## WHAT YOU NEED TO DO
Rewrite the data below, from the line holding "scientific name: Poecile atricapillus" through the final line, inclusive, swapping "common name" for "vernacular name" and leaving everything else unchanged.
-*-*-
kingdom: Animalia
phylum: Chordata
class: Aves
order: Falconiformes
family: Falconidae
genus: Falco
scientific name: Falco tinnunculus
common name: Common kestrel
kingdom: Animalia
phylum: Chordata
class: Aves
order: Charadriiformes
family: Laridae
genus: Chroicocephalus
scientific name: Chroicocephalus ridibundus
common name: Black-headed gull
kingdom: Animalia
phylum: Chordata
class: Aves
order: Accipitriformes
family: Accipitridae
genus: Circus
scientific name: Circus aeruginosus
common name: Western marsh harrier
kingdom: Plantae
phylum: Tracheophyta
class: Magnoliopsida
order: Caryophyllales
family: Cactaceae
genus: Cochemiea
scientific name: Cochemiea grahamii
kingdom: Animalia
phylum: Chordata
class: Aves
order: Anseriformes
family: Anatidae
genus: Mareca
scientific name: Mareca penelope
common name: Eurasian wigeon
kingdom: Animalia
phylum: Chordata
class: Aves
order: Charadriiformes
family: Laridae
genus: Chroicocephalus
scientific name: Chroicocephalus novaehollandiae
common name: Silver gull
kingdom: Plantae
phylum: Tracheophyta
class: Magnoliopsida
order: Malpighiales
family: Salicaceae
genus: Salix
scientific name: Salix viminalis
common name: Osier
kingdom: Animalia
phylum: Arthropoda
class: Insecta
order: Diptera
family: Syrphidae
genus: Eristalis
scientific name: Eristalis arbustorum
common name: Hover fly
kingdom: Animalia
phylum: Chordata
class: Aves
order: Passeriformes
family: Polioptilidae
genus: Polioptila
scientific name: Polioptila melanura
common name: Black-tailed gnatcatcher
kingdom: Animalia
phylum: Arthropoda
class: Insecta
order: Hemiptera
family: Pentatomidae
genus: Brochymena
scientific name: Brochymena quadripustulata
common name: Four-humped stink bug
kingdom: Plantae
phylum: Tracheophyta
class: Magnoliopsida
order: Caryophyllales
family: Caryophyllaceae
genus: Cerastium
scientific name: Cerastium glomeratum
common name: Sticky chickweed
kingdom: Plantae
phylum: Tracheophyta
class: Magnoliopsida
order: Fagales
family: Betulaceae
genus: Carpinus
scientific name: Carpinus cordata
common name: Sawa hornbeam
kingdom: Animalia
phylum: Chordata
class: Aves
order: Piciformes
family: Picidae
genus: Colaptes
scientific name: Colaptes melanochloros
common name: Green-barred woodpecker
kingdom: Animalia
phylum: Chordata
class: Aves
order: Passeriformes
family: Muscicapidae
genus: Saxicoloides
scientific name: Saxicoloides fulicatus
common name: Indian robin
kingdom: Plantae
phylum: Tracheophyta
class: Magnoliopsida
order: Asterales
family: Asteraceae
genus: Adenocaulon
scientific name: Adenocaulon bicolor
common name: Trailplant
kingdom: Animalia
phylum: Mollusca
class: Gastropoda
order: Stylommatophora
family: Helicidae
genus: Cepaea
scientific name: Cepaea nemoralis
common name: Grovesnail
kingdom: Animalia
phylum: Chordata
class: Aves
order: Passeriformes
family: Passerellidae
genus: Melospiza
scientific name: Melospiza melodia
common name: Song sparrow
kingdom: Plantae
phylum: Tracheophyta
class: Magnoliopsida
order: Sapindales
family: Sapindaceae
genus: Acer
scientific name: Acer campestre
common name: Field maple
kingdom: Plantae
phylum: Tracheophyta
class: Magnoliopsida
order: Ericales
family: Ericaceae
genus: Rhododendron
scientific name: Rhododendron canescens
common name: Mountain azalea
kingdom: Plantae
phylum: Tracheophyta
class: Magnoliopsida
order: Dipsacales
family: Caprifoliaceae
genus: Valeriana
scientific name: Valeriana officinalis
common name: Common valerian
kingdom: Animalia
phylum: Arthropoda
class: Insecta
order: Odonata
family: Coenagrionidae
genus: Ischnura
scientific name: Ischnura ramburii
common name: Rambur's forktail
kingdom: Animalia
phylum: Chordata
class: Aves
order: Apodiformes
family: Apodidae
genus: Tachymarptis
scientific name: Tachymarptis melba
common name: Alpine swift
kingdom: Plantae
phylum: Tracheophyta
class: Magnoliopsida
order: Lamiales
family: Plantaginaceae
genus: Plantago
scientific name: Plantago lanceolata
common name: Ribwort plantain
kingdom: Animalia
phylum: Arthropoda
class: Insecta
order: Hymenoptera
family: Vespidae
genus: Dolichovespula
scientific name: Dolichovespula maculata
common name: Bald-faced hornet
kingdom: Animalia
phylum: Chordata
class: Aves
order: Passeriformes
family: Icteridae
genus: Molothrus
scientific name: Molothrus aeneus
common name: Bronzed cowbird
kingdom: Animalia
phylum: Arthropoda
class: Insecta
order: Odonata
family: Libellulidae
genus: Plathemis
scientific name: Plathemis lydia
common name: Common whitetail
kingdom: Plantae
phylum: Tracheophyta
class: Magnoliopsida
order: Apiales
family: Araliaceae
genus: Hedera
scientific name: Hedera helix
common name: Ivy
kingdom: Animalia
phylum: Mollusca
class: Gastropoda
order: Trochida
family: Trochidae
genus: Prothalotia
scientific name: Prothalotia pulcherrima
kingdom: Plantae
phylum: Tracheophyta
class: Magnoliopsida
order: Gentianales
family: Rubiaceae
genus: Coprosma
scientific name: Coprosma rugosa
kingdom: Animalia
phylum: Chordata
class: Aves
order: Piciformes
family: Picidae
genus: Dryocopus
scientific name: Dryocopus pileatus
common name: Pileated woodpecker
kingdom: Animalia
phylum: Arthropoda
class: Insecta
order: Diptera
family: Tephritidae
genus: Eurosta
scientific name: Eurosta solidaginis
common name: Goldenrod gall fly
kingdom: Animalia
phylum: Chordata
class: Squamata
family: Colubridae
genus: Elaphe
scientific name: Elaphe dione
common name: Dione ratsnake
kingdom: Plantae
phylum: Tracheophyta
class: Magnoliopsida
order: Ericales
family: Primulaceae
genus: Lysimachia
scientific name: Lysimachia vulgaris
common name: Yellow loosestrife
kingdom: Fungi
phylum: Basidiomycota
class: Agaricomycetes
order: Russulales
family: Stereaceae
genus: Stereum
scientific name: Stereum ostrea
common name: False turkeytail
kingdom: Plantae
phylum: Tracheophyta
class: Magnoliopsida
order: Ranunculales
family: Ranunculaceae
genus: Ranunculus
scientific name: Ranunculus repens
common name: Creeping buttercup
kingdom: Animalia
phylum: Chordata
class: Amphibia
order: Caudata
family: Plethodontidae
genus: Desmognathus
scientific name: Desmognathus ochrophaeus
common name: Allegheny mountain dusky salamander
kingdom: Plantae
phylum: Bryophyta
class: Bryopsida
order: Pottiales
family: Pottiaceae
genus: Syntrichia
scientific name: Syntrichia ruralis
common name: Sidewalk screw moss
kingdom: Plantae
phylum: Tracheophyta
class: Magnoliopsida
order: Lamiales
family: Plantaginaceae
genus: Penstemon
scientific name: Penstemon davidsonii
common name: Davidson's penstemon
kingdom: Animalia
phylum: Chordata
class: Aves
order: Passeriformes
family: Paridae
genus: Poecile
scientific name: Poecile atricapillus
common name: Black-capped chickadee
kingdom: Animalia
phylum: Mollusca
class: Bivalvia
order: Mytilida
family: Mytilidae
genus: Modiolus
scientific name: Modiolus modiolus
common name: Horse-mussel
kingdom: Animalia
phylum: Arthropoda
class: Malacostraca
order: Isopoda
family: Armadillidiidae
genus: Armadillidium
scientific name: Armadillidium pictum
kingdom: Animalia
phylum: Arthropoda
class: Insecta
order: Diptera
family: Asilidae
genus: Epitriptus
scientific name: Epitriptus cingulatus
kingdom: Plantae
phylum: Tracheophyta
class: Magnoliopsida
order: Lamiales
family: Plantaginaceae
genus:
-*-*-
## RESULT BELOW
scientific name: Poecile atricapillus
vernacular name: Black-capped chickadee
kingdom: Animalia
phylum: Mollusca
class: Bivalvia
order: Mytilida
family: Mytilidae
genus: Modiolus
scientific name: Modiolus modiolus
vernacular name: Horse-mussel
kingdom: Animalia
phylum: Arthropoda
class: Malacostraca
order: Isopoda
family: Armadillidiidae
genus: Armadillidium
scientific name: Armadillidium pictum
kingdom: Animalia
phylum: Arthropoda
class: Insecta
order: Diptera
family: Asilidae
genus: Epitriptus
scientific name: Epitriptus cingulatus
kingdom: Plantae
phylum: Tracheophyta
class: Magnoliopsida
order: Lamiales
family: Plantaginaceae
genus:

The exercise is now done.